In early afternoon deals, Frankfurt and Paris stocks shed about 3%, while London lost 1.7% near midday, with sentiment plagued by an alarming surge in Covid-19 cases in Europe and the United States - and a spike in deaths.
The euro dived against the dollar ahead of economically-damaging restrictions expected in France, Germany and elsewhere, while oil prices spiralled lower on deepening demand fears.
French President Emmanuel Macron will address the nation this evening to present tougher restrictions as doctors warned many hospitals are just days away from being overrun with patients.

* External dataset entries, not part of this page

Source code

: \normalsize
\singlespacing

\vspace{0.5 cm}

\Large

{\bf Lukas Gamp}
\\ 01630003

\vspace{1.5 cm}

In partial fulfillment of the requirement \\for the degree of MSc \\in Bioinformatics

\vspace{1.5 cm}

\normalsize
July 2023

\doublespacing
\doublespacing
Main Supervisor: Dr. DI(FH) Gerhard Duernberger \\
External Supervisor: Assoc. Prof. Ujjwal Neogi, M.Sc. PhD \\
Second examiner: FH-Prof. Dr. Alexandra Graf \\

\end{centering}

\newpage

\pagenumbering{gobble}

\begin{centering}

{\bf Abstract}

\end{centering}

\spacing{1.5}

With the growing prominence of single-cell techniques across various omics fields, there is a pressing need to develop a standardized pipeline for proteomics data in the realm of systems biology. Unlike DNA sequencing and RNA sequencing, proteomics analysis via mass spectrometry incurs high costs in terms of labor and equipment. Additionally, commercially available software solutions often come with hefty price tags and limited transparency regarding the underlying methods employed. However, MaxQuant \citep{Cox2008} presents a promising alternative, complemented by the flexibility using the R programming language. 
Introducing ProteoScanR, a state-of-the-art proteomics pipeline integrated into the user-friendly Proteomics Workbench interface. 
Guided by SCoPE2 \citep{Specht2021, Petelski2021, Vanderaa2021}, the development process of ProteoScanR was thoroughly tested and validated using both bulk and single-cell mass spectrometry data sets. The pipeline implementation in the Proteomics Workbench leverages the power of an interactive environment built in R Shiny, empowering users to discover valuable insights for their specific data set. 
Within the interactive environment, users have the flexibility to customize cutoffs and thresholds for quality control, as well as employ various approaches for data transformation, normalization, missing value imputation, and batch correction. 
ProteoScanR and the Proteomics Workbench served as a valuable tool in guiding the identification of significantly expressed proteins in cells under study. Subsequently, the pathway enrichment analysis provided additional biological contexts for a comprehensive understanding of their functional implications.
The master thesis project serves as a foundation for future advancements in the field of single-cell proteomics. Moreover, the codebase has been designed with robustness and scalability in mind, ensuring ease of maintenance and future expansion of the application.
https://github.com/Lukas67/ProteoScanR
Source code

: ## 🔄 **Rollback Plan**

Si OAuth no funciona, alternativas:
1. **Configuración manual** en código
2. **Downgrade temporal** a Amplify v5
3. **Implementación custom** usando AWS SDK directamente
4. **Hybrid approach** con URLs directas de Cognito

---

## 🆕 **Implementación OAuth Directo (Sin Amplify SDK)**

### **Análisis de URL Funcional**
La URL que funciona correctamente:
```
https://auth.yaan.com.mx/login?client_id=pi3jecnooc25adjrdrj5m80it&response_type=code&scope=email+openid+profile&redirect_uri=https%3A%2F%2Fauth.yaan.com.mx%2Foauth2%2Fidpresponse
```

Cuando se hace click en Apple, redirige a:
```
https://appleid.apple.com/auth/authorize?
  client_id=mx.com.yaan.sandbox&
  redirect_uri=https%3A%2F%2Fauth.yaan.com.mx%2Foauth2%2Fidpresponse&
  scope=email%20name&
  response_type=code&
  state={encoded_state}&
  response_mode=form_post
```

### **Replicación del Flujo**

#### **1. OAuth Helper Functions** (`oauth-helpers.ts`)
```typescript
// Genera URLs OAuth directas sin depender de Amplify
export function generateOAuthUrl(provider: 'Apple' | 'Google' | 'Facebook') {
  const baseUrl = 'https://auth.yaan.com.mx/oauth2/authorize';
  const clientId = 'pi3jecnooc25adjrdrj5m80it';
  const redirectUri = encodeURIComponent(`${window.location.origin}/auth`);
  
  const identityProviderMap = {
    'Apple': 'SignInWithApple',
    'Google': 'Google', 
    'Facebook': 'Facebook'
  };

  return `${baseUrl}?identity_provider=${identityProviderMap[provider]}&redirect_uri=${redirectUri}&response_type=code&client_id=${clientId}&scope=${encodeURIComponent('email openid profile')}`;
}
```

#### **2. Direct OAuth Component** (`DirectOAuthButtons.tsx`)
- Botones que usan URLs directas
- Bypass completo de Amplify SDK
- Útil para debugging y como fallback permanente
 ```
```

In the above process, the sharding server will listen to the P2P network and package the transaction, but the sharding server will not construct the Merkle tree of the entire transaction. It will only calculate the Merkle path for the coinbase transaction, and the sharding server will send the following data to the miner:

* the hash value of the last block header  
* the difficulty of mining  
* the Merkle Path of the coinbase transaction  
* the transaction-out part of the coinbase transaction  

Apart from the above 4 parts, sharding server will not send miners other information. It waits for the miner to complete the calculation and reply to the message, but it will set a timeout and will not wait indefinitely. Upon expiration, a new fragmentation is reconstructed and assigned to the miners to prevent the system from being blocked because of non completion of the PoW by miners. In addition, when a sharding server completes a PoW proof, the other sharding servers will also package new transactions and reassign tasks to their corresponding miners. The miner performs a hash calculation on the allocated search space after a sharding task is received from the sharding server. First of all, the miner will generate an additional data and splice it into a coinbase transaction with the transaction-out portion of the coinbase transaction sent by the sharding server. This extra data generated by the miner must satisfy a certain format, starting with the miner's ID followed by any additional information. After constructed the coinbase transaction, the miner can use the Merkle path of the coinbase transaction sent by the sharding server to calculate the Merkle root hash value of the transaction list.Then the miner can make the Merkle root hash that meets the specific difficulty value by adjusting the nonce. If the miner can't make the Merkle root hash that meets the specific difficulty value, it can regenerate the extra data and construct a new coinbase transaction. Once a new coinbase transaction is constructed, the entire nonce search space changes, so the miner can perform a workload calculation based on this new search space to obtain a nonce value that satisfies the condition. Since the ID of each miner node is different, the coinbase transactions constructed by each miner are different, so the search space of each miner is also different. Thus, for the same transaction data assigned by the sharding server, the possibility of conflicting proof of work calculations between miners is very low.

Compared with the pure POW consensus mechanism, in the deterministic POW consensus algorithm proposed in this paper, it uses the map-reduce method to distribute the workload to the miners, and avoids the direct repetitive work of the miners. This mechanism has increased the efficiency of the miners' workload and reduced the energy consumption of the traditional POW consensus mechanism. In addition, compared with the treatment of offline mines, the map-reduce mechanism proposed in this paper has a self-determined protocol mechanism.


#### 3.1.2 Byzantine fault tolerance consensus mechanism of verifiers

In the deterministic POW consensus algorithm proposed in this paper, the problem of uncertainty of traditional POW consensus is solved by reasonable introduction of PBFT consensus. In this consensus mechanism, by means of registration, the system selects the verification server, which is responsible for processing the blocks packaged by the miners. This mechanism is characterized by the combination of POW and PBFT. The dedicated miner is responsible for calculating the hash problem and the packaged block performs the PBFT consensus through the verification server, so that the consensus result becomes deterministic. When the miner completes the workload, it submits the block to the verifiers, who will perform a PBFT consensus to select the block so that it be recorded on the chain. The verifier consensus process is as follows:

Media speculation is rife that Macron will announce a second lockdown, one day after officials announced 523 coronavirus deaths in 24 hours - the highest daily toll since April.
"Grim. That's the only word that can describe the markets on Wednesday," said Spreadex analyst Connor Campbell.
"Investors' Covid-19 fears (are) attacking stock prices in ways not seen since the start of the Western phase of the pandemic back in March.
"They are not wrong to be worried. Emmanuel Macron is likely to announce a month-long national lockdown in France."
German Chancellor Angela Merkel is also seeking drastic new curbs, including fresh shutdowns hitting leisure, sports and the food and drink sectors, in crisis talks with Germany's regional leaders.
The upsurge in coronavirus fears comes as investors have essentially given up on the chances of a new stimulus package out of Washington.
With US lawmakers unlikely to agree any new rescue package before Tuesday's presidential election, analysts said the new wave of virus infections and lingering uncertainty over the vote mean equities will face a wobbly few days.
Some experts have already warned of a double-dip recession as new restrictions choke off the recovery seen in the third quarter of the year.
"The double whammy of fears of further lockdowns crimping any tentative economic recovery in the UK and Europe, and a follow through of overnight weakness from the US based partly on the lack of further stimulus, have had a negative impact on investor sentiment," Interactive Investor analyst Richard Hunter told AFP.
The impact of this year's lockdowns and travel restrictions was laid bare Tuesday as the World Tourism Organisation said the business had collapsed 70%, leading to a $730 billion loss in revenues, while the UN's trade body said foreign direct investment was likely to slump 40%.
The Dow and S&P 500 both fell again, although the Nasdaq edged up as traders bet tech firms will benefit from people being forced to stay home.
The retreat extended into Asia but markets there , pared or reversed losses as the day wore on.